-- SUPPLIED TEXT --

Open-source .epub vs. Adobe .pdf

Over the past few days I’ve been reading up on e-book file formats. I have a collection of short stories I want to publish, and I have a working understanding of the technology that readers will use to embrace that content, but until recently I haven’t worried too much about delivering content to that technology. (The main reason for my delay is simply the pace of change. Time spent trying to understand or master e-content technology six months ago would have put me at buggy-whip risk.)

As luck would have it, Mark Coker just released data about the file formats most in use on Smashwords, his e-publishing site. At the same time, Joel Friedlander pointed me to a useful video tutorial about formatting content using Adobe’s InDesign software, which seems to be the tool of choice for many people. From these two sources of information I was able to understand and easily navigate the first fork in the road on my own publishing journey.  

Like any author, what I want is for my text — the words I’ve written using whatever tools I’ve chosen to use — to be available to as many people as possible. That’s going to be my main, unchanging goal, no matter what else happens in the future. Because of the technological time we live in, reaching that goal means providing my text in various file formats so it can be accessed by the end user. Ideally there would be only one file format for publishing text, and it would be open source — meaning no one would own or control that particular format, and anyone could use it without having to pay a per-use fee or buy a proprietary application. (For obvious reasons, this is not the preferred course for companies looking to profit from the dissemination of text.)

According to Mark Coker’s file-format data covering the past year on Smashwords, Adobe’s proprietary .pdf file format was the most-used format at 35%, followed by the open-source .epub format at 22%. Mark also noted that this was a change from the previous year, when .epub beat .pdf handily.

-- DATASET CONTENT --
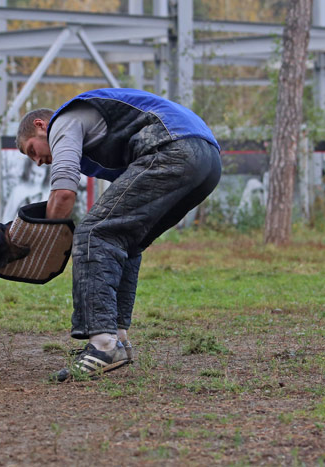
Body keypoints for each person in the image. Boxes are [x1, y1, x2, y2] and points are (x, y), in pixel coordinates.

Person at [16, 88, 222, 379]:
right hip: (208, 160)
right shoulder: (98, 138)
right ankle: (118, 339)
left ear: (40, 126)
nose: (36, 161)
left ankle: (103, 345)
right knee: (127, 240)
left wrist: (45, 243)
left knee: (93, 232)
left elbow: (63, 194)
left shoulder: (63, 120)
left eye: (31, 150)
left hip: (174, 147)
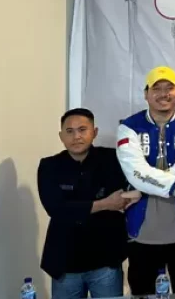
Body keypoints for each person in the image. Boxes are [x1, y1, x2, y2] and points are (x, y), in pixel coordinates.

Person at [116, 66, 175, 296]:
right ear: (146, 93)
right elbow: (135, 173)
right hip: (142, 234)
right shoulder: (128, 127)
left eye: (169, 88)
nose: (163, 94)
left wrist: (144, 189)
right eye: (156, 88)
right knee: (142, 292)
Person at [38, 108, 130, 298]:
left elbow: (123, 198)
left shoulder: (113, 160)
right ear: (61, 136)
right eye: (69, 131)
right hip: (64, 262)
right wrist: (105, 203)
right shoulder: (49, 166)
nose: (76, 136)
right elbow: (56, 209)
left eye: (82, 130)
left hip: (106, 259)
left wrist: (79, 206)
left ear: (94, 132)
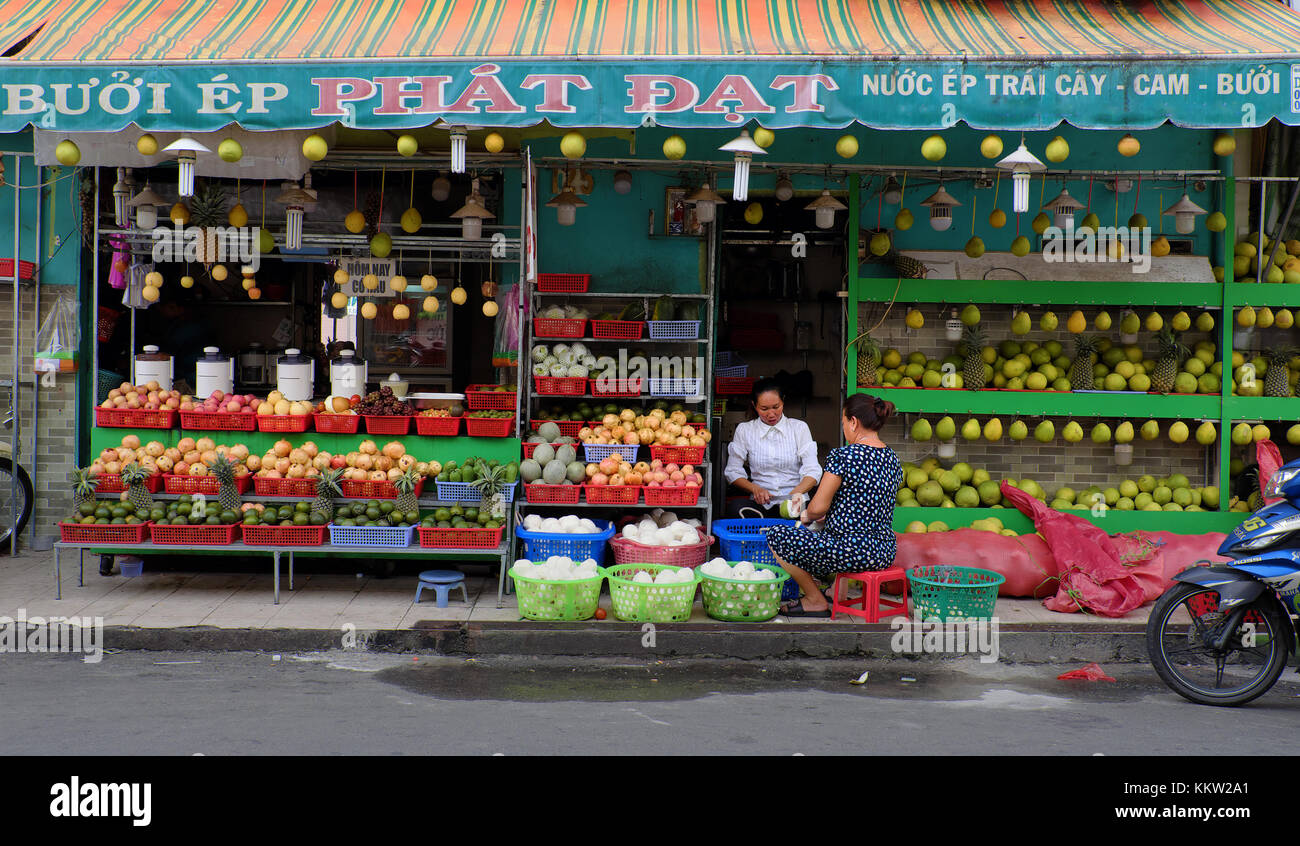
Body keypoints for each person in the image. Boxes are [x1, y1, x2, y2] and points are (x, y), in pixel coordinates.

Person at [766, 393, 903, 617]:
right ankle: (835, 592)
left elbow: (818, 507)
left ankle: (814, 599)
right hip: (883, 551)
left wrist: (807, 516)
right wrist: (831, 514)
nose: (844, 429)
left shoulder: (843, 456)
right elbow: (864, 503)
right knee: (839, 533)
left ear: (854, 422)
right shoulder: (892, 458)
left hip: (851, 552)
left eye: (843, 423)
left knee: (777, 535)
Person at [723, 378, 822, 518]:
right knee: (735, 508)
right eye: (764, 409)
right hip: (761, 506)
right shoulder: (745, 430)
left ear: (783, 401)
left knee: (818, 512)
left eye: (776, 407)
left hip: (795, 505)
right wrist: (755, 489)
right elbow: (732, 471)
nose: (771, 414)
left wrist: (797, 493)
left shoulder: (799, 428)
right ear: (754, 405)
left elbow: (813, 470)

-- TASK BRIEF --
Reproduce the entire e-book format essay above, word for word, from its title to its final sentence.

-- SOLUTION FOR THIS PROBLEM --
Open-source .epub vs. Adobe .pdf

Over the past few days I’ve been reading up on e-book file formats. I have a collection of short stories I want to publish, and I have a working understanding of the technology that readers will use to embrace that content, but until recently I haven’t worried too much about delivering content to that technology. (The main reason for my delay is simply the pace of change. Time spent trying to understand or master e-content technology six months ago would have put me at buggy-whip risk.)

As luck would have it, Mark Coker just released data about the file formats most in use on Smashwords, his e-publishing site. At the same time, Joel Friedlander pointed me to a useful video tutorial about formatting content using Adobe’s InDesign software, which seems to be the tool of choice for many people. From these two sources of information I was able to understand and easily navigate the first fork in the road on my own publishing journey.  

Like any author, what I want is for my text — the words I’ve written using whatever tools I’ve chosen to use — to be available to as many people as possible. That’s going to be my main, unchanging goal, no matter what else happens in the future. Because of the technological time we live in, reaching that goal means providing my text in various file formats so it can be accessed by the end user. Ideally there would be only one file format for publishing text, and it would be open source — meaning no one would own or control that particular format, and anyone could use it without having to pay a per-use fee or buy a proprietary application. (For obvious reasons, this is not the preferred course for companies looking to profit from the dissemination of text.)

According to Mark Coker’s file-format data covering the past year on Smashwords, Adobe’s proprietary .pdf file format was the most-used format at 35%, followed by the open-source .epub format at 22%. Mark also noted that this was a change from the previous year, when .epub beat .pdf handily.